--- START ---

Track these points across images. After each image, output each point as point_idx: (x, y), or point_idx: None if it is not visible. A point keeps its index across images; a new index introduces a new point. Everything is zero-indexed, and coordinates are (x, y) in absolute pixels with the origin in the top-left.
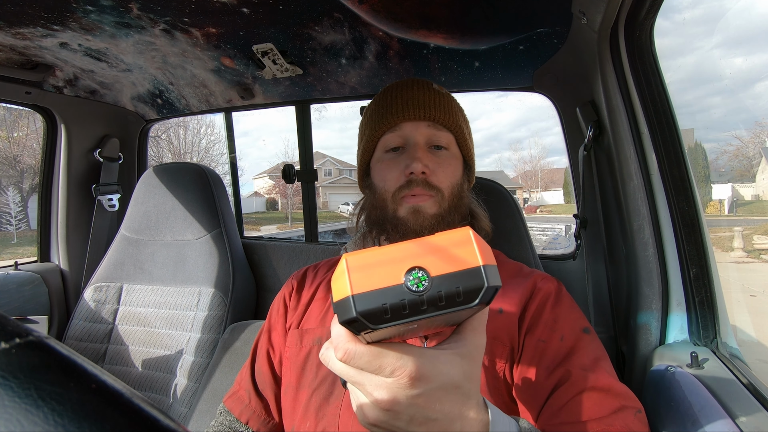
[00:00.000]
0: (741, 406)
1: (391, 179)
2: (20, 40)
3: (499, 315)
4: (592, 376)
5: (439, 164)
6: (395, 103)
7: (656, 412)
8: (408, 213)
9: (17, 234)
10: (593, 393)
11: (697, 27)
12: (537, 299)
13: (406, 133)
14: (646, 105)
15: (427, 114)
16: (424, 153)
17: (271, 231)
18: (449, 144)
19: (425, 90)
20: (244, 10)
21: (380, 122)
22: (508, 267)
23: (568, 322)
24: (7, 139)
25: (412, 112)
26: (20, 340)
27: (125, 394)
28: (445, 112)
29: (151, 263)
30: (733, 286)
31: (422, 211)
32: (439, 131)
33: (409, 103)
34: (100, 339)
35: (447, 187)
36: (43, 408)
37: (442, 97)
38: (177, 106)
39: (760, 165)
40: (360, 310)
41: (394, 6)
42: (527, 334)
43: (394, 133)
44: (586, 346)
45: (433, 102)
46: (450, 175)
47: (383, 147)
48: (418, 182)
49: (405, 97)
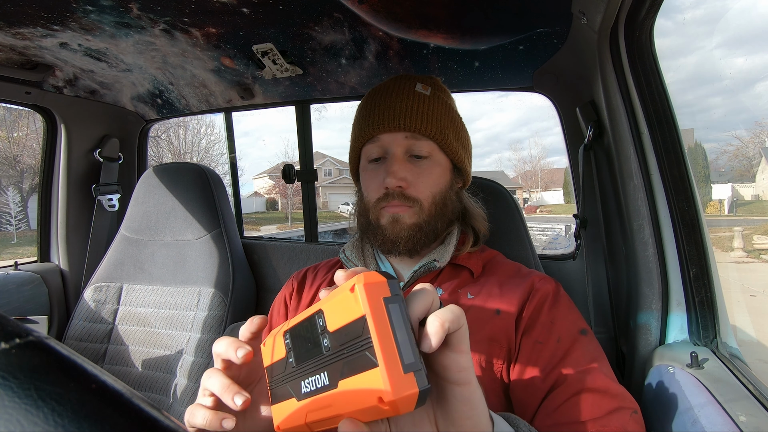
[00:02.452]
0: (741, 406)
1: (372, 190)
2: (20, 40)
3: (497, 316)
4: (588, 378)
5: (418, 174)
6: (373, 113)
7: (656, 412)
8: (387, 222)
9: (17, 234)
10: (589, 394)
11: (698, 27)
12: (535, 300)
13: (385, 144)
14: (646, 105)
15: (404, 124)
16: (400, 165)
17: (271, 231)
18: (431, 152)
19: (404, 95)
20: (244, 10)
21: (360, 132)
22: (506, 267)
23: (565, 323)
24: (7, 139)
25: (388, 124)
26: (20, 341)
27: (125, 394)
28: (424, 120)
29: (151, 263)
30: (733, 286)
31: (400, 220)
32: (419, 140)
33: (386, 114)
34: (100, 339)
35: (427, 197)
36: (43, 408)
37: (424, 101)
38: (177, 106)
39: (760, 165)
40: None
41: (394, 6)
42: (524, 335)
43: (374, 144)
44: (582, 347)
45: (412, 110)
46: (431, 185)
47: (366, 156)
48: (395, 195)
49: (382, 106)
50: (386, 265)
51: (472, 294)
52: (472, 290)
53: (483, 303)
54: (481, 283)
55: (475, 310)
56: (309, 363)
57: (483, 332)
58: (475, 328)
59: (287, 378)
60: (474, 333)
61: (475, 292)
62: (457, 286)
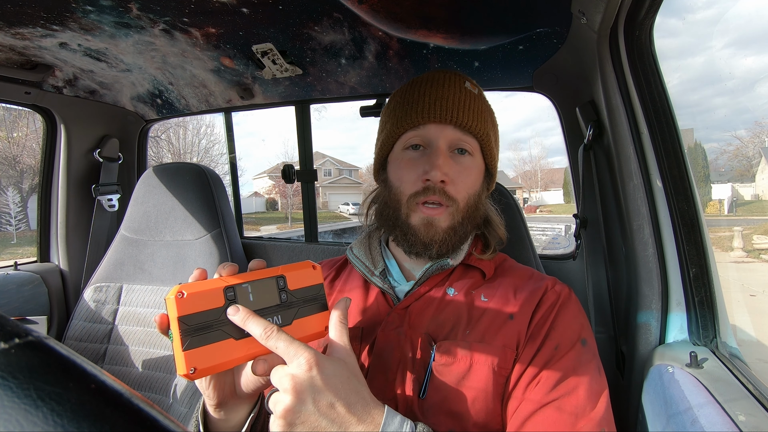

--- END ---

• [Problem statement] Would you print all of the entries exactly, omitting any image?

• [Reply]
Track these points across images. After each image, output each point as point_idx: (x, y), or point_idx: None if it is not visible. A point keeps its index across images; a new index introduces a new point. Everything is zero-indexed, and coordinates are (x, y) in absolute pixels with the origin in the top-left.
[00:00.000]
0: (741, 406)
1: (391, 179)
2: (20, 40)
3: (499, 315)
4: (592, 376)
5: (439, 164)
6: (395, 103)
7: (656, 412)
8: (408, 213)
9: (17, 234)
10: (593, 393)
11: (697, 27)
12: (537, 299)
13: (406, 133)
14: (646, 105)
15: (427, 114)
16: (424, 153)
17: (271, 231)
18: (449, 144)
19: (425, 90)
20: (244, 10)
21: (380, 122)
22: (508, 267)
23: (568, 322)
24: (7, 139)
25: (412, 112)
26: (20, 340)
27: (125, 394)
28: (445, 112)
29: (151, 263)
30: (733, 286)
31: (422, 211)
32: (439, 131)
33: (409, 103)
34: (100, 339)
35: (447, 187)
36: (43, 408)
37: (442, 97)
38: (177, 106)
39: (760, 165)
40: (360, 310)
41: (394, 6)
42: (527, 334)
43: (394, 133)
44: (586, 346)
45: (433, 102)
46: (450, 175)
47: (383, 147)
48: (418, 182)
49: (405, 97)
[00:02.452]
0: (741, 406)
1: (372, 190)
2: (20, 40)
3: (497, 316)
4: (588, 378)
5: (418, 174)
6: (373, 113)
7: (656, 412)
8: (387, 222)
9: (17, 234)
10: (589, 394)
11: (698, 27)
12: (535, 300)
13: (385, 144)
14: (646, 105)
15: (404, 124)
16: (400, 165)
17: (271, 231)
18: (431, 152)
19: (404, 95)
20: (244, 10)
21: (360, 132)
22: (506, 267)
23: (565, 323)
24: (7, 139)
25: (388, 124)
26: (20, 341)
27: (125, 394)
28: (424, 120)
29: (151, 263)
30: (733, 286)
31: (400, 220)
32: (419, 140)
33: (386, 114)
34: (100, 339)
35: (427, 197)
36: (43, 408)
37: (424, 101)
38: (177, 106)
39: (760, 165)
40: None
41: (394, 6)
42: (524, 335)
43: (374, 144)
44: (582, 347)
45: (412, 110)
46: (431, 185)
47: (366, 156)
48: (395, 195)
49: (382, 106)
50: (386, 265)
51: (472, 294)
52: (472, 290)
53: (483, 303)
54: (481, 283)
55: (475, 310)
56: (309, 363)
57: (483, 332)
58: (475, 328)
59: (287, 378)
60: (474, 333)
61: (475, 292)
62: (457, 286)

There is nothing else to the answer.